ANSWER: The effectiveness of speech for people who do difficulties after a it depends on many factors, including the area of ​​the brain affected by the stroke, the severity of the brain damage, the person’s awareness of their difficulty, and their ability to learn and apply strategies. In general, speech therapy can help those whose speech is affected by a stroke, just as other types of rehabilitation can help them if they have to re-learn other skills lost due to a stroke.

Strokes can affect speech, which is the physical production of sounds, and language, which is the mental representation of words, their meanings, and the rules for combining words. People who experience a stroke may have difficulty with speech, language, or both.

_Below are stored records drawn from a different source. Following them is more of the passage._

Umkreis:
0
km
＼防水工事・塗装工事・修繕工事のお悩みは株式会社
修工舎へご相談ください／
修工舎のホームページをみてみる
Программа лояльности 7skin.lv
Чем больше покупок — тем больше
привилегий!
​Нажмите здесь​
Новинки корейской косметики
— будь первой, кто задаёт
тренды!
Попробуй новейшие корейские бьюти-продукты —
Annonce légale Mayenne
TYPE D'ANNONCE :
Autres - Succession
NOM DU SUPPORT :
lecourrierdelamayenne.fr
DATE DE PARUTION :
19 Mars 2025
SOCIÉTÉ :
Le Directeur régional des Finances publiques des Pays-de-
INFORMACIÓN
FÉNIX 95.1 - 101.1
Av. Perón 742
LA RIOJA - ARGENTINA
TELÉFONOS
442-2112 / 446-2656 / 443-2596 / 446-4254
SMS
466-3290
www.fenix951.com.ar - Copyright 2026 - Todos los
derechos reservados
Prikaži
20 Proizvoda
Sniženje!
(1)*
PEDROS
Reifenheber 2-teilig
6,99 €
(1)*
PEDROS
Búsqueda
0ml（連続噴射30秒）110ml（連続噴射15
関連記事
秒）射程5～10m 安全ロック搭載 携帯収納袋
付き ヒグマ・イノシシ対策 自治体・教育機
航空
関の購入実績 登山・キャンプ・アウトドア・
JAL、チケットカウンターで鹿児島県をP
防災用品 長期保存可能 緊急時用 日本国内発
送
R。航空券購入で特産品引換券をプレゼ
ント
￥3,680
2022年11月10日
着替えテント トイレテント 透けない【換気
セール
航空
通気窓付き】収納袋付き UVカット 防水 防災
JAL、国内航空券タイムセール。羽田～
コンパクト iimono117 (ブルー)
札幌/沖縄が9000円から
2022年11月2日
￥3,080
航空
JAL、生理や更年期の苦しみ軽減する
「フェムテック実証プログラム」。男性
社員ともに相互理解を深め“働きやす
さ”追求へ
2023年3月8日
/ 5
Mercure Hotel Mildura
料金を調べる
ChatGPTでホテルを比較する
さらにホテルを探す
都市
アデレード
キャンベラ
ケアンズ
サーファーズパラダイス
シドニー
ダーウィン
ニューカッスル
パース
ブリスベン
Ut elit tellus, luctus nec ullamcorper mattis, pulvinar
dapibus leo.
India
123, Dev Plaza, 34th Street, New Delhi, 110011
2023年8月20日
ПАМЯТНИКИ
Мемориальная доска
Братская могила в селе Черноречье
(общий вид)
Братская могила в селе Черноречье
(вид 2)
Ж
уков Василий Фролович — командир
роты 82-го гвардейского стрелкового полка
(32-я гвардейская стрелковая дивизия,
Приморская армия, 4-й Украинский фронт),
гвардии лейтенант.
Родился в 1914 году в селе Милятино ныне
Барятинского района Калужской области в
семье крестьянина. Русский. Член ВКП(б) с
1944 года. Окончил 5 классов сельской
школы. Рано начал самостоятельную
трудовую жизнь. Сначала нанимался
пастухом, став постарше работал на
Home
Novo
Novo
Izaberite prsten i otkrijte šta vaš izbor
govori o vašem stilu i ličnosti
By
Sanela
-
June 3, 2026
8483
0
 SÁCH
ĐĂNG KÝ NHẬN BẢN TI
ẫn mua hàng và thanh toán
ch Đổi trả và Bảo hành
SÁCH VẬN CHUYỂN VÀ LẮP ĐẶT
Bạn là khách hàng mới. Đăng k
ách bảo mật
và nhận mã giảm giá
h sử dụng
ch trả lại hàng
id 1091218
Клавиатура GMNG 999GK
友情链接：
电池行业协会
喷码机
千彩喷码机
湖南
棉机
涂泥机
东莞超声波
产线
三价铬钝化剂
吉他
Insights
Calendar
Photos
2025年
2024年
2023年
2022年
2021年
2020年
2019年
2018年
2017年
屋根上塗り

Finding words is part of language. The medical term for language difficulty due to a stroke is “aphasia.” Aphasia can affect a person’s ability to understand what they hear or read, find words, properly combine word forms, and form complete sentences. Aphasia, which can be a major barrier to clear communication, often causes frustration.

Working with a speech therapist can help. The goal of language and language therapy for aphasia is to improve restaurant communication as much language as possible, teaching to compensate for the loss. , and learn other methods of communication

Speech language pathologists, sometimes called speech therapists, use various techniques to improve communication. After an initial assessment by a speech therapist, rehabilitation may include working one-on-one with a speech therapist and participating in groups with others who have aphasia. The group environment can be particularly helpful because it provides a low-stress environment where people can practice communication skills, such as starting a conversation, speaking in turn, and clearing up misunderstandings.

A language pathologist can also direct your mother to resources she can use outside of language therapy sessions, such as computer programs and mobile apps, to help her relearn words and sounds. Accessories and communication aids, such as pictures, note cards with common phrases, and a small block of paper and pen, are often encouraged as part of oral language rehabilitation and can improve a person’s ability to convey. his thoughts.

You, another and friends can also help your mom rebuild her communication skills. Include her constantly in conversations. Give him plenty of time to talk. Don’t finish sentences for her or correct mistakes. Turn off your TV and other electronic devices while talking to minimize distractions. Allow time for a relaxed conversation.

Recovery of language skills can be a slow process. With patience and persistence, however, most people can progress significantly, even if they do not fully return to the level of function they had before a stroke. It is important to seek treatment for aphasia, as if left untreated, communication barriers can lead to embarrassment, relationship problems, and in some cases depression.

Continue to encourage your mom to make an appointment with her to discuss speech-language therapy. They should be able to help find a speech. pathologist who has experience working with people who have had a stroke.